DATA.
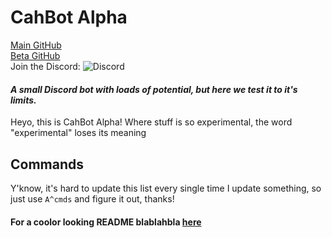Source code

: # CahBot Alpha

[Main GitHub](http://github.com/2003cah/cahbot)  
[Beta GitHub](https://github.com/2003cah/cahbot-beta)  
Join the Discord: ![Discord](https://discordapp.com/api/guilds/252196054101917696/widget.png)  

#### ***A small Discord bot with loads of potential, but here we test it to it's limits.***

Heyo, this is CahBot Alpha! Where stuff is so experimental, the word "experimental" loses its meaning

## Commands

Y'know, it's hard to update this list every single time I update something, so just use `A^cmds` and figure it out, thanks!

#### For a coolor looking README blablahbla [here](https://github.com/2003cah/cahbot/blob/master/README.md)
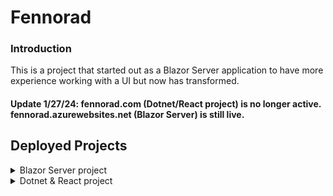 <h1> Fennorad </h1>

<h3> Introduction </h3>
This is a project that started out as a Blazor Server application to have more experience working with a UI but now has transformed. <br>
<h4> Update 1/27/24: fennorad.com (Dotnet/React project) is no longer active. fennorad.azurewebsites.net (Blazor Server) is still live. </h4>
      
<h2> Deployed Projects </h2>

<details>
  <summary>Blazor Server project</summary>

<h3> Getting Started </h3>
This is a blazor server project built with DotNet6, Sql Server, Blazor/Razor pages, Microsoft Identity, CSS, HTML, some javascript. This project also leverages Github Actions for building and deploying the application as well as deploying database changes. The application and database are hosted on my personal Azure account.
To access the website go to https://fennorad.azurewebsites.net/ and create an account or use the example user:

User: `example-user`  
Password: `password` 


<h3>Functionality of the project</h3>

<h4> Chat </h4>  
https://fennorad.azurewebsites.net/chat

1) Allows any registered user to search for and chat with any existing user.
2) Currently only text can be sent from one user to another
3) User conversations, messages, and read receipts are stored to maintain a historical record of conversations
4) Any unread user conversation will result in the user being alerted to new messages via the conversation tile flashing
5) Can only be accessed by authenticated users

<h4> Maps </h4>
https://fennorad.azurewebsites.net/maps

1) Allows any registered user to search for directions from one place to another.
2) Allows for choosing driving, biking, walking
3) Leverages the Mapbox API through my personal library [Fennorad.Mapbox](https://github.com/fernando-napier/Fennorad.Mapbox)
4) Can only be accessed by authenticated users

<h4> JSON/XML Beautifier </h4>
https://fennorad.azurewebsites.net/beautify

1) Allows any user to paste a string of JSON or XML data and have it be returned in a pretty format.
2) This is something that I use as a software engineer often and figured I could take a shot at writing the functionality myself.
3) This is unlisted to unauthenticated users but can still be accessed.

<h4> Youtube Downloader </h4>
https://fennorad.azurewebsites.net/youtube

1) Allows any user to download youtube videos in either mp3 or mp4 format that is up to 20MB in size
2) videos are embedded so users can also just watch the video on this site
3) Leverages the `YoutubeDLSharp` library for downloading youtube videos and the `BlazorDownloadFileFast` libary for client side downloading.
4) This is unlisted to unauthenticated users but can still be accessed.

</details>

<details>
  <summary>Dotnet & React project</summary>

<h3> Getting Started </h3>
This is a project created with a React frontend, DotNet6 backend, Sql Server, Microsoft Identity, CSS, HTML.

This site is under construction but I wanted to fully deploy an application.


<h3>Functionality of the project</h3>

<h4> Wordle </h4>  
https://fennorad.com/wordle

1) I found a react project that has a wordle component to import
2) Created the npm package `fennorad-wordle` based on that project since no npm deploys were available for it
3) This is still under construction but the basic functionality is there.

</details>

* * *

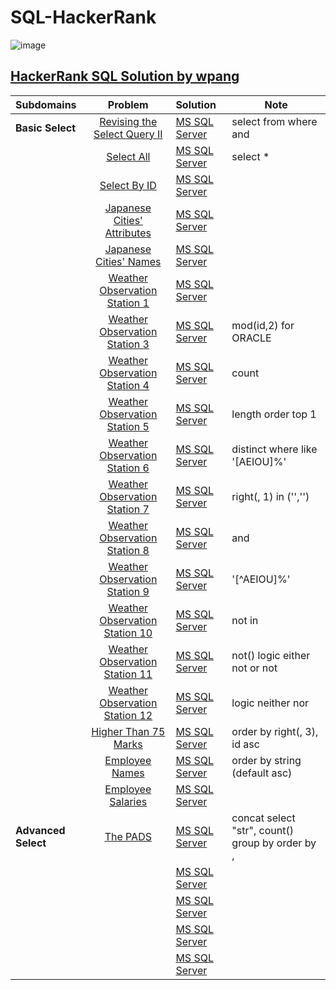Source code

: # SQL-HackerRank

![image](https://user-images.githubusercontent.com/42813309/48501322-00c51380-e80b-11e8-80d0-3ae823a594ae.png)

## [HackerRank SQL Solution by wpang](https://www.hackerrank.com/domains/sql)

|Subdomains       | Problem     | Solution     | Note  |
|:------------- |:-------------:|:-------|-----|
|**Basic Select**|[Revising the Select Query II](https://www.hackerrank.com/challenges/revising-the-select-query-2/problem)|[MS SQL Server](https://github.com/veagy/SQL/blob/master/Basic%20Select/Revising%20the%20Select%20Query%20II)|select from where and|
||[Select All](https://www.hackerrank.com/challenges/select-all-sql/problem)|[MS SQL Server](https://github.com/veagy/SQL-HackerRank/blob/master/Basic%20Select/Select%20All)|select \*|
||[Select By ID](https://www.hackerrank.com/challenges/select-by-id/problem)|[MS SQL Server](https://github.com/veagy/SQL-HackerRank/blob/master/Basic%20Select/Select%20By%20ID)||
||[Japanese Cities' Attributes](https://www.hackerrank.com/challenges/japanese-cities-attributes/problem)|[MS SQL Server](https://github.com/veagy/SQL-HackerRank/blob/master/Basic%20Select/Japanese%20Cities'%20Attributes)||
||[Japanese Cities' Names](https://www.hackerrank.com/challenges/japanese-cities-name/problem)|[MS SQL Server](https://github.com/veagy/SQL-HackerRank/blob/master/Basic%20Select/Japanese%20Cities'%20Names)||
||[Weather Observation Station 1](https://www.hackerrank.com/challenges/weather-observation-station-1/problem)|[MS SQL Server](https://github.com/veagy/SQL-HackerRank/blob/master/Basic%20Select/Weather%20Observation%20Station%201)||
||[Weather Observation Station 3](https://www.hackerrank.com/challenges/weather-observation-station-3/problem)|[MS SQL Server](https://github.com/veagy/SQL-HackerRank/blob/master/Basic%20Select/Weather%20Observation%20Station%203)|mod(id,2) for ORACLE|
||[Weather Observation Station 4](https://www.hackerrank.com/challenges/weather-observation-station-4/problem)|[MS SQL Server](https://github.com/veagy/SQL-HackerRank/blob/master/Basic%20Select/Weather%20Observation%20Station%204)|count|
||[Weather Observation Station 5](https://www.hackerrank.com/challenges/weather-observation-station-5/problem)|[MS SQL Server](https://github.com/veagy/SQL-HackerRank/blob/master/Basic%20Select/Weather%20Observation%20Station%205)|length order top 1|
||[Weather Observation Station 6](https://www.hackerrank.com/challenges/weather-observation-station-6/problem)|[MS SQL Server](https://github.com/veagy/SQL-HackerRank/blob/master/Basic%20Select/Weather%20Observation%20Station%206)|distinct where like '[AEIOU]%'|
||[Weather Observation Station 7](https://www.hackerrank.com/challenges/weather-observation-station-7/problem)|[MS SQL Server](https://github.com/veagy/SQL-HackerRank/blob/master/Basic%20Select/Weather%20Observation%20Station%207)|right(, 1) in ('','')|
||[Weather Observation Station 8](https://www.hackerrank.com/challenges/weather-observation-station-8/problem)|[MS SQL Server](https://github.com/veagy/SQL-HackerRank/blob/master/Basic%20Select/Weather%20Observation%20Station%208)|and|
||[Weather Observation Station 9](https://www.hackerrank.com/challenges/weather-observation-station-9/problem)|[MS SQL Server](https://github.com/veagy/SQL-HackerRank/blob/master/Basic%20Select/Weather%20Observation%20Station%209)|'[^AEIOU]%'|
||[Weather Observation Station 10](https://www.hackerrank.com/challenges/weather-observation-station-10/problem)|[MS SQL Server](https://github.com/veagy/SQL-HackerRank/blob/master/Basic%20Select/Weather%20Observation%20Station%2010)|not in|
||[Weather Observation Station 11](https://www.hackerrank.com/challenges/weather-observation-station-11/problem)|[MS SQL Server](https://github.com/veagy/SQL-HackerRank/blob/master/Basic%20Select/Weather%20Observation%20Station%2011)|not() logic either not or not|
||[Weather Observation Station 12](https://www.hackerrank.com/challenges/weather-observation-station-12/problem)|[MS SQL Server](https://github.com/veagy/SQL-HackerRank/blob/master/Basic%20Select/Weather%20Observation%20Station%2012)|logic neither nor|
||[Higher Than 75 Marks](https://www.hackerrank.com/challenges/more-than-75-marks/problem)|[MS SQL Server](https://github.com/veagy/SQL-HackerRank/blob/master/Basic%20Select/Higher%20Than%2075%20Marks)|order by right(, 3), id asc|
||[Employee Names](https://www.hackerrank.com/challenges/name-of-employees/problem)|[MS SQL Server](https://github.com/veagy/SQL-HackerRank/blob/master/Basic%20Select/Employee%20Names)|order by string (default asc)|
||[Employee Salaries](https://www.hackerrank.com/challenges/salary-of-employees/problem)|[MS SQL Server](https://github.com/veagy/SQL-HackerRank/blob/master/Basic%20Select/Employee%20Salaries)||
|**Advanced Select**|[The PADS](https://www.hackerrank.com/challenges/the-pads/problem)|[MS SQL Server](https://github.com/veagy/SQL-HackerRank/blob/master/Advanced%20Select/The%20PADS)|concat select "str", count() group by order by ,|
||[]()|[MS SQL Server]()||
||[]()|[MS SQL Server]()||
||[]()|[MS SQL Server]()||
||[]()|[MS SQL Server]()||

EXERCISE OBJECTIVE. Go through the material above and count the lines that include "application". Give the number alone.

RESPONSE BOX. 3